Is Kendall a killer after all? What was that scene like to play?
Strong: Daunting, because not unlike Season 1, the whole architecture of the season hinged on, for me, sort of a single scene or moment happening. It was a bit of a contentious episode for me, in terms of the script, and what is the hammer and the firing pin that is the catalyst for such a complete about face? When Jesse and I arrived at a mutual understanding about what those reasons were, and doing the scene with Brian, it then felt inevitable. The scene itself, I remember the day, actually, I remember Sarah was there, because she was shadowing the director, and that made me very nervous.
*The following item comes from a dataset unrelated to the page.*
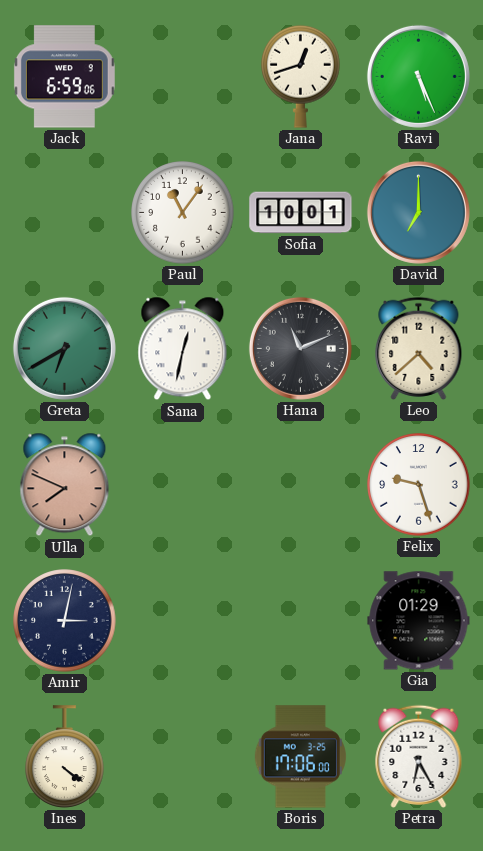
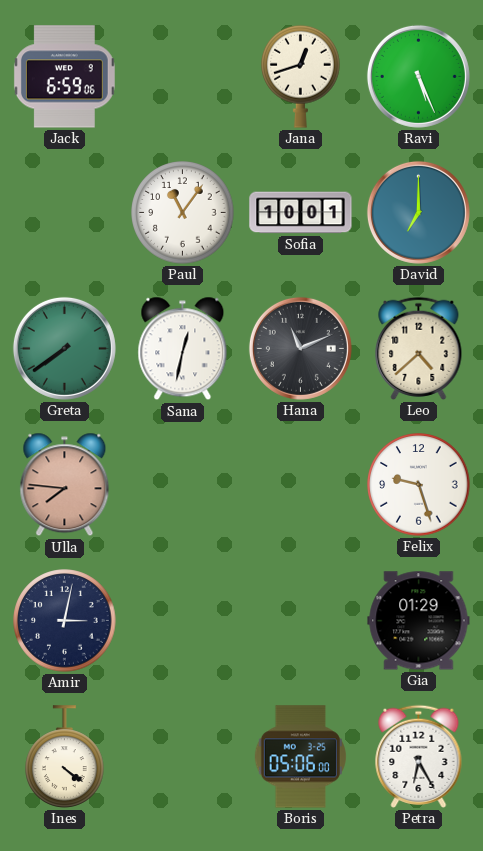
Greta: 6:40 -> 7:39
Ulla: 7:49 -> 7:46
Boris: 17:06 -> 05:06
Snook: Sorry! You were so great, though. It was such a joy to watch.
Strong: It’s one of those days, honestly, where you feel like you’re supposed to be the quarterback and you keep fumbling the ball. We had a table read, and it felt quite simple — but it was not simple to do, it turned out. We did many, many, many takes of it, and I found myself backsliding a bit. I initially was thrown off by the microphones, which had been set up without real sound. I wasn’t speaking into a microphone that was amplified in the room, and that took a bunch of takes to fix it, to make the environment feel real. It just turned on a consciousness in my mind that I can’t have in my mind. Anyway, after a lot of takes, I think there was one take where I paused after the word “but,” which is in the middle of this speech — and the pivot.
That was the take where it found itself for me. There’s this Wallace Stevens poem where he says, “After the final no, there comes a yes, and on that yes the future world depends.” It felt like it needed to be that magnitude of a moment for Kendall. That rest after the “but” — and then the rest of it took care of itself. I tore up a paper in that take, that’s what they ended up using. I struggled with that scene. It just goes to show as an actor you have no idea — it works as a scene but you have no idea, your own feelings are not often a reliable gauge of anything.
Brian, what is Logan thinking when he has that half-smile in the final shot of the season?
Cox: I can’t really tell you that.
You can! You can!
Cox: No, I can’t. It’s a secret.
Culkin: While you’re at it, tell us about Season 3.
Cox: I can’t tell you about that either. The interesting thing is there are several things added to that smile. There’s pride, there’s audacity, there’s surprise, there’s respect, there’s devilishness — there’s so many elements to that. Also in the previous scene, the key thing is when he asks, “Is there any way I can run the business? Can I do it?” Logan says honestly he doesn’t know. He doesn’t know if he’s a killer.
Of course, what he proves to be in that scene is a killer. A little bit Robert Ford shooting Jesse James, but a killer, nevertheless. It’s a Mona Lisa Smile, so in a way, it’s open to so many interpretations, as it should be.
Macfadyen: It’s such a beautifully subtle thing you’re doing, you’re allowing everyone to project whatever they want onto you.
Cox: That’s what you’ve got to do. It’s simplistic if you go, “Well, what I’m doing is this and I’m doing that — because I made him do this, and I wanted him to do that.” It isn’t that. That certainly you can put into the mix, but there’s more going on, much more going on. There’s a lot of histories involved. There’s the dramatic history, there’s also the history of us having done two extraordinary seasons of that show and that culminating in that. Having done a similar episode, not quite the same, but when Jeremy accidentally kills the boy — or he doesn’t kill the boy, but the boy is killed in that accident — I take him under my wing, as it were, and become very protective of him. As I am for quite a lot of Season 2.
It’s fascinating, it’s absolutely fascinating. The work is fascinating, the scripts are fascinating, and the sense of ensemble — as Matthew talked about earlier — which is a great group, a truly, truly extraordinary group. It’s such a talented group that you’re in totally safe, yet dangerous hands.
This conversation has been edited and condensed.